I sit and try to just "be" but I am bombarded by a lovely toddler who needs her mommy and rest is not in my reality. It's just not. At least not at this point in my life.
And honestly, a lot of it comes down to Harper who is as precious as she can be - but is incredibly active and needy. She is a fussier child than I remember Hayden being. She whines and cries quite a bit. All the "negative noise" takes it toll on me.
I am admittedly overly sensitive - and one thing I am overly sensitive to is noise. All the noise that goes on in my world often overwhelms me. The "negative noise" is definitely the worst, but even happy noises can be overwhelming - the screaming, yelling, and even general playful noises. Sometimes I just want to find peace and quiet - which is not easy.
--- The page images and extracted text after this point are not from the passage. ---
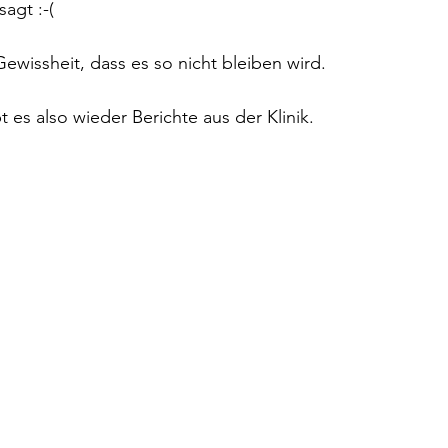
agt :-(
e Gewissheit, dass es so nicht bleiben wird.
 es also wieder Berichte aus der Klinik.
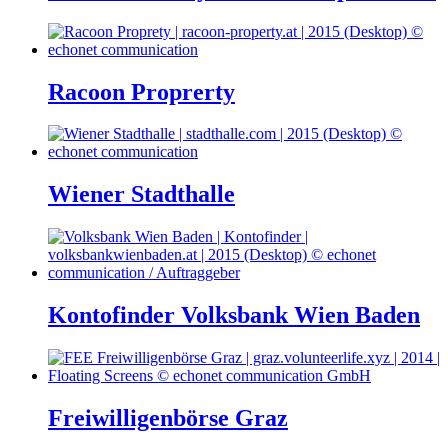
Racoon Proprerty
Wiener Stadthalle
Kontofinder Volksbank Wien Baden
Freiwilligenbörse Graz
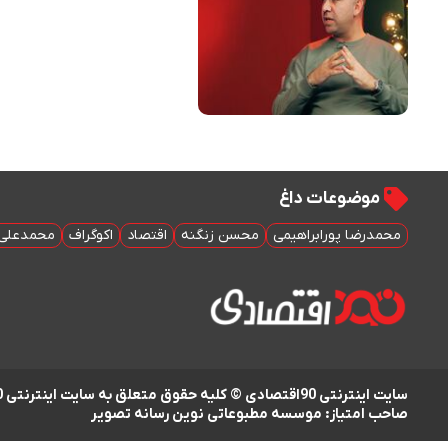
موضوعات داغ
محمدرضا پورابراهیمی
محسن زنگنه
اقتصاد
اکوگراف
محمدعلی 
سایت اینترنتی 90اقتصادی © کلیه حقوق متعلق به سایت اینترنتی 90اقتصادی است
صاحب امتیاز: موسسه مطبوعاتی نوین رسانه تصویر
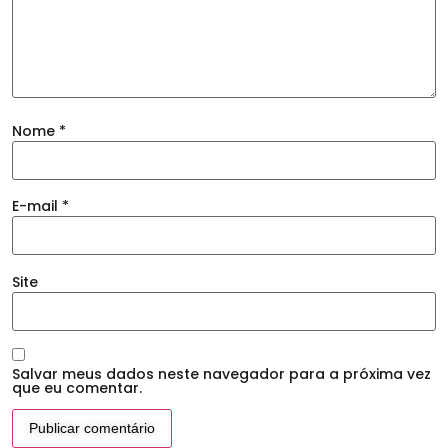
Nome
*
E-mail
*
Site
Salvar meus dados neste navegador para a próxima vez
que eu comentar.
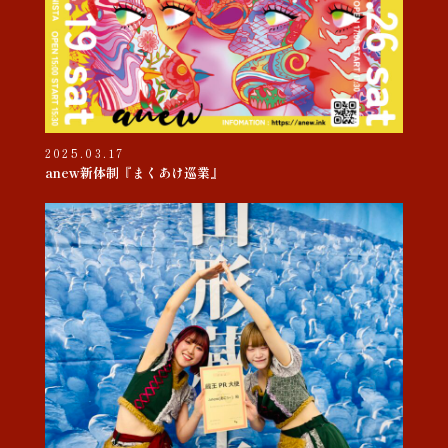
2025.03.17
anew新体制『まくあけ巡業』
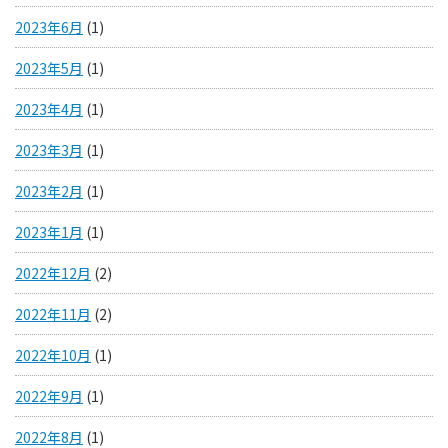
2023年6月
(1)
2023年5月
(1)
2023年4月
(1)
2023年3月
(1)
2023年2月
(1)
2023年1月
(1)
2022年12月
(2)
2022年11月
(2)
2022年10月
(1)
2022年9月
(1)
2022年8月
(1)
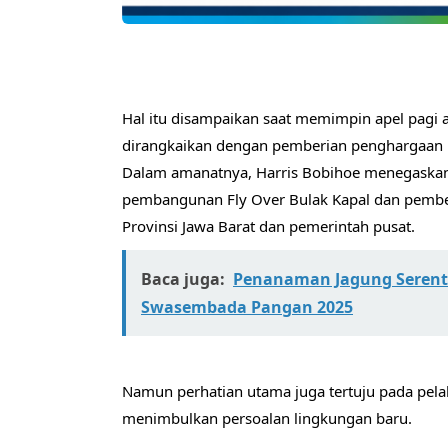
Hal itu disampaikan saat memimpin apel pagi a
dirangkaikan dengan pemberian penghargaan 
Dalam amanatnya, Harris Bobihoe menegaska
pembangunan Fly Over Bulak Kapal dan pembena
Provinsi Jawa Barat dan pemerintah pusat.
Baca juga:
Penanaman Jagung Seren
Swasembada Pangan 2025
Namun perhatian utama juga tertuju pada pelaks
menimbulkan persoalan lingkungan baru.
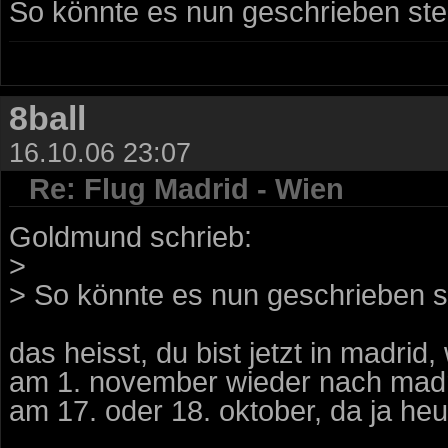
So könnte es nun geschrieben st
8ball
16.10.06 23:07
Re: Flug Madrid - Wien
Goldmund schrieb:
>
> So könnte es nun geschrieben s
das heisst, du bist jetzt in madrid
am 1. november wieder nach madri
am 17. oder 18. oktober, da ja heut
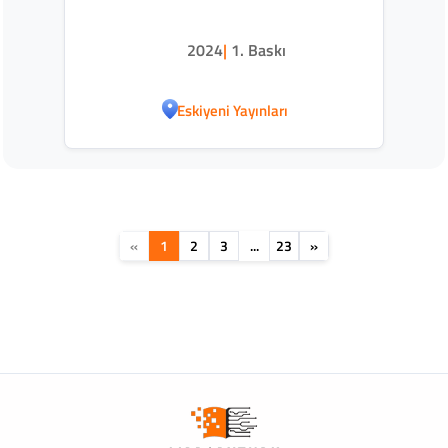
2024
|
1. Baskı
Eskiyeni Yayınları
«
1
2
3
...
23
»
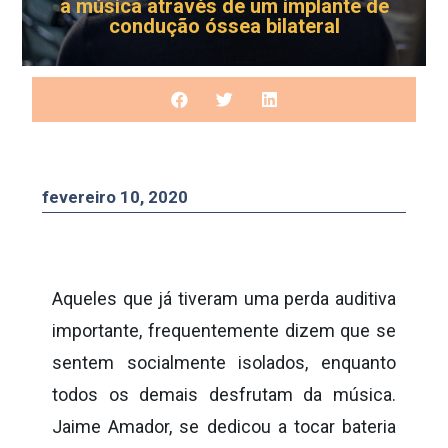
a música através de um implante de
condução óssea bilateral
fevereiro 10, 2020
Aqueles que já tiveram uma perda auditiva
importante, frequentemente dizem que se
sentem socialmente isolados, enquanto
todos os demais desfrutam da música.
Jaime Amador, se dedicou a tocar bateria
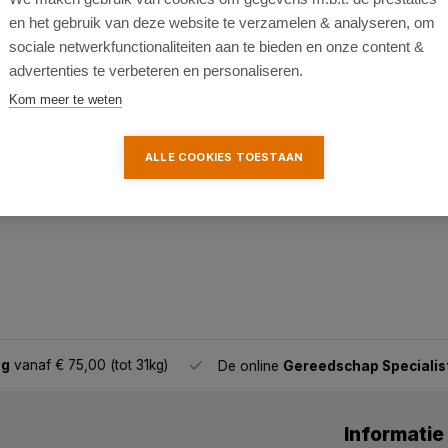
en het gebruik van deze website te verzamelen & analyseren, om
sociale netwerkfunctionaliteiten aan te bieden en onze content &
advertenties te verbeteren en personaliseren.
k
Kom meer te weten
ALLE COOKIES TOESTAAN
af € 75,00 (tot 31kg)
De online
Gereedschap Specialist
Informatie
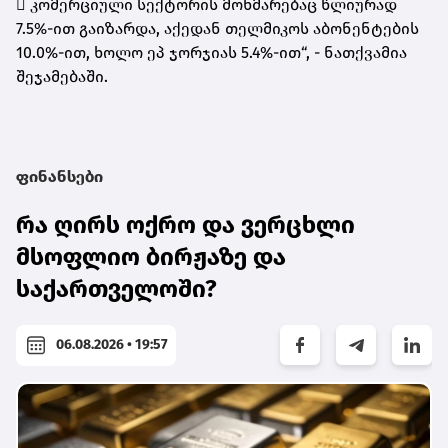
 კომერციული სექტორის მოხმარებაც წლიურად
7.5%-ით გაიზარდა, აქედან თელმიკოს აბონენტების
10.0%-ით, ხოლო ეპ ჯორჯიას 5.4%-ით“, - ნათქვამია
შეჯამებაში.
ფინანსები
რა ღირს ოქრო და ვერცხლი
მსოფლიო ბირჟაზე და
საქართველოში?
06.08.2026 • 19:57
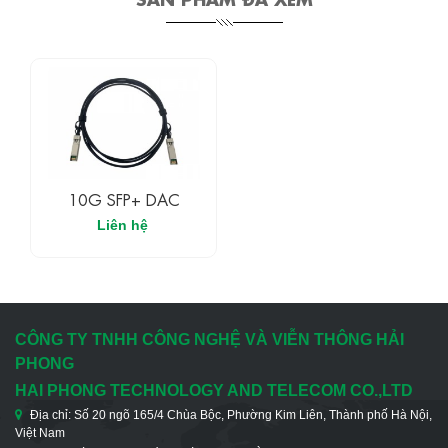
10G SFP+ DAC
Liên hệ
CÔNG TY TNHH CÔNG NGHỆ VÀ VIỄN THÔNG HẢI
PHONG
HAI PHONG TECHNOLOGY AND TELECOM CO.,LTD
Địa chỉ: Số 20 ngõ 165/4 Chùa Bộc, Phường Kim Liên, Thành phố Hà Nội,
Việt Nam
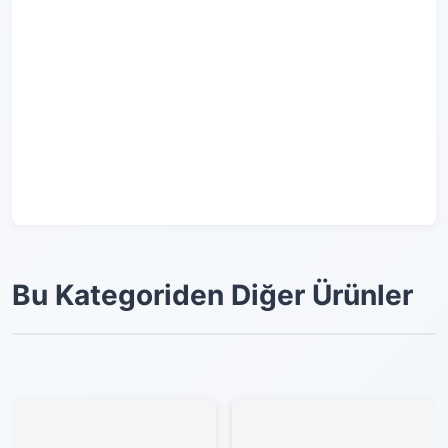
Bu Kategoriden Diğer Ürünler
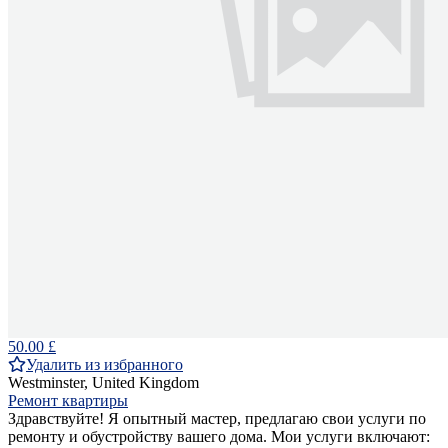
50.00 £
Удалить из избранного
Westminster, United Kingdom
Ремонт квартиры
Здравствуйте! Я опытный мастер, предлагаю свои услуги по
ремонту и обустройству вашего дома. Мои услуги включают:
I know I shouldn't complain. I know these vents are annoying and that I should just be grateful and keep my worries and troubles to myself.
I mean, many people are stay-at-home moms and parent their little ones with ease and little to no difficulty. Many people handle their jobs and responsibilities without complaint or distress.
Sometimes I wonder what is wrong with me and why I can't do everything easily and not have it be so hard.
I think most of my "problems" come down to taking on too much and being a Perfectionist.
Regardless, I am trying to work on it. But trying to change my core being isn't easy. My mother told me that it's impossible (she is like me and was never able to "overcome" her Perfectionistic-tendencies and over-committing nature).
Maybe I just need to buck up and accept this reality and embrace it? Honestly, that's probably more realistic. I do think that not having the "negative noise" in my ear (literally) will help. Those sounds do not serve to put a smile on my face. Not at all.
My overall hope - for a more balanced life and being. Cheers to that. I'm optimistic.